SILVER SPRINGS, Md., Dec. 9 (UP) — Bill McGowan, who retired recently after having served as an American League umpire for thirty years, died here today at his home. He had suffered two heart attacks in less than a week. He was 58 years old.
Surviving are his widow, Magdalein; a son, William A., Jr.; a foster son, Airman 2/C William A.; a brother John, and two sisters, Mrs. Jane Weaver and Mrs. Dan Buckley.
Started Career at 17
William Aloysius McGowan was an official in baseball for forty-one years. He made his debut in 1913 at the age of 17, when he joined the Tri-State League. He was appointed to the majors in 1925 and his ability to "call 'em right" was quickly recognized. He was accepted as the No. 1 umpire in the circuit. His nickname, in fact, was "No. 1." He officiated in eight world series and five All-Star games.
Mr. McGowan conducted an umpire school in Florida for years. Many young umpires now in organized baseball were tutored by him. He was a stickler for hustling and physical fitness.
Although Mr. McGowan believed an umpire should always have "tact in dealing with difficult siutations," he, himself, was not immune to suspensions. Twice during his major-league career he was suspended by the president of the American League.
Until 1942, when plagued with arthritis, he did not miss working in a game to which he had been assigned. By working in some 2,600 consecutive contests, he was stamped as the "Iron Man" of the umpires.
However, in 1948, Mr. McGowan was suspended for ten days without salary. He was charged with having thrown baseball and his ball-strike indicator at Washington players and also with having used offensive language.
In 1952, he ejected a player from a game at St. Louis. The press asked the umpire to identify the banised man. He refused and a protest was made to Will Harridge, president of the American League. Mr. Harridge suspended Mr. McGowan for his action.
But the events soon were forgotten and at no time was his ability or honesty questioned. Only last week, when Mr. McGowan's request for retirement was granted, and a life pension voted to him, baseball men here for the major-league winter meetings, were referring to him as "the best."

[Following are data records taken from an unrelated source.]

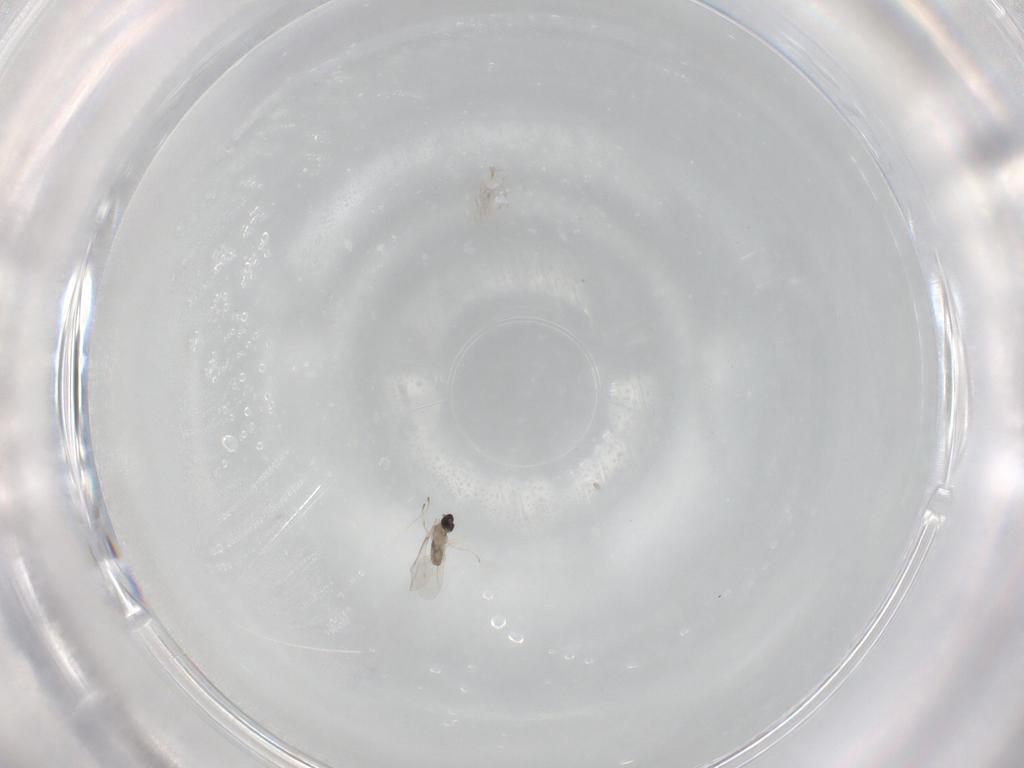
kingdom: Animalia
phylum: Arthropoda
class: Insecta
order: Diptera
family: Cecidomyiidae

Ted Williams, in My Turn at Bat (1988), said that during the final day of the 1941 season he had a memorable run in with Bill McGowan. The excerpt reads:
"Now it was the last day of that 1941 season, and it turned up cold and miserable in Philadelphia. It had rained on Saturday and the game had been rescheduled as part of a Sunday doubleheader. They still had 10,000 people in Shibe Park, I suppose a lot of them just curious to see if The Kid really could hit .400. I have to say I felt good despite the cold. And I know just about everybody in the park was for me. As I came to bat for the first time that day, the Philadelphia catcher, Frankie Hayes, said, 'Ted, Mr. Mack told us if we let up on you he'll run us out of baseball. I wish you all the luck in the world, but we're not giving you a damn thing.'
Bill McGowan was the plate umpire, and I'll never forget it. Just as I stepped in, he called time and slowly walked around the plate, bent over and began dusting it off. Without looking up, he said, 'To hit .400 a batter has got to be loose. He has got to be loose.'
I guess I couldn't have been much looser. First time up I singled off Dick Fowler, a liner between first and second. Then I hit a home run, then I hit two more singles offPorter Vaughan, a left-hander who was new to me, and in the second game I hit one off the loudspeaker horn in right field for a double. For the day I wound up six for eight. I don't remember celebrating that night, but I probably went out and had a chocolate milk shake."